**Фрагмент текста**
++++++

Мнение г. Шевырева о гг. Каратыгиных давно уже всем известно: еще три года назад тому бился он за них, с поднятым забралом, как прилично благородному рыцарю, с соперником без герба и девиза, с забралом опущенным, но с рукою тяжелою, с ударами меткими. Г. Шевырев сошел с турнира прежде своего соперника, но не побежденный им, а только раздосадованный его упрямым инкогнито. Кто из них прав, кто ошибается, не беремся решить, но признаемся, что невольно симпатизируем с таинственным рыцарем, потому ли, что таинственность всегда возбуждает к себе участие, или потому, что наездники без щита и герба, не вписанные в герольдию, к нам как-то ближе. Как бы то ни было, только во второй приезд г. Шевырев не стал сражаться, хотя неизвестный его соперник и опять вызывал его на бой. На этот раз он без боя превознес своих любимых артистов до седьмого неба и выразил свое к ним удивление множеством точек после каждого периода и каждой фразы, как он всегда делает, когда хочет выразить к чему-нибудь свое удивление.

++++++

**Фрагмент данных**
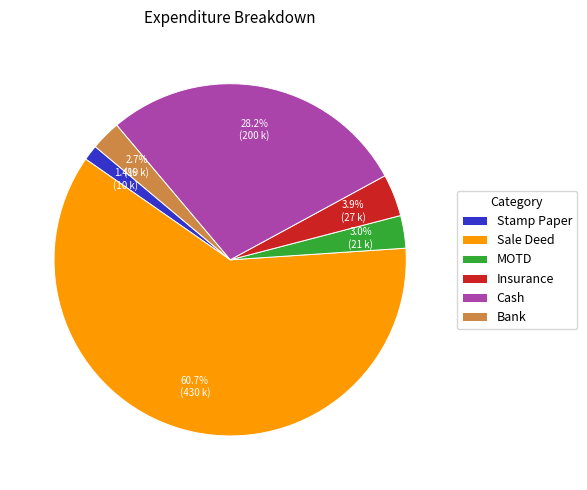

Which category has the smallest portion of the pie?

Stamp Paper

++++++

**Изучите материал**
1 > Ответьте на вопросы по отрывку о Шевыреве, отмечая ответы так же, как вопросы.
(a) Сколько лет назад, согласно отрывку, Шевырев бился за Каратыгиных?
(b) Чем был раздосадован Шевырев, когда сошел с турнира?
(c) Чем Шевырев выразил свое удивление артистами во второй приезд?
2 > Определите, согласуется ли каждое утверждение с отрывком о Шевыреве. Ответьте «да» или «нет» и приведите решающие слова отрывка в кавычках.
(a) Шевырев сошел с турнира позже своего соперника.
(b) Во второй приезд соперник снова вызывал Шевырева на бой.
(c) Автор отрывка берется решить, кто из соперников прав.

**Ответы**
1 >
(a) Три года назад.
(b) Упрямым инкогнито своего соперника.
(c) Множеством точек после каждого периода и каждой фразы.

2 >
(a) Нет: «сошел с турнира прежде своего соперника».
(b) Да: «хотя неизвестный его соперник и опять вызывал его на бой».
(c) Нет: «не беремся решить».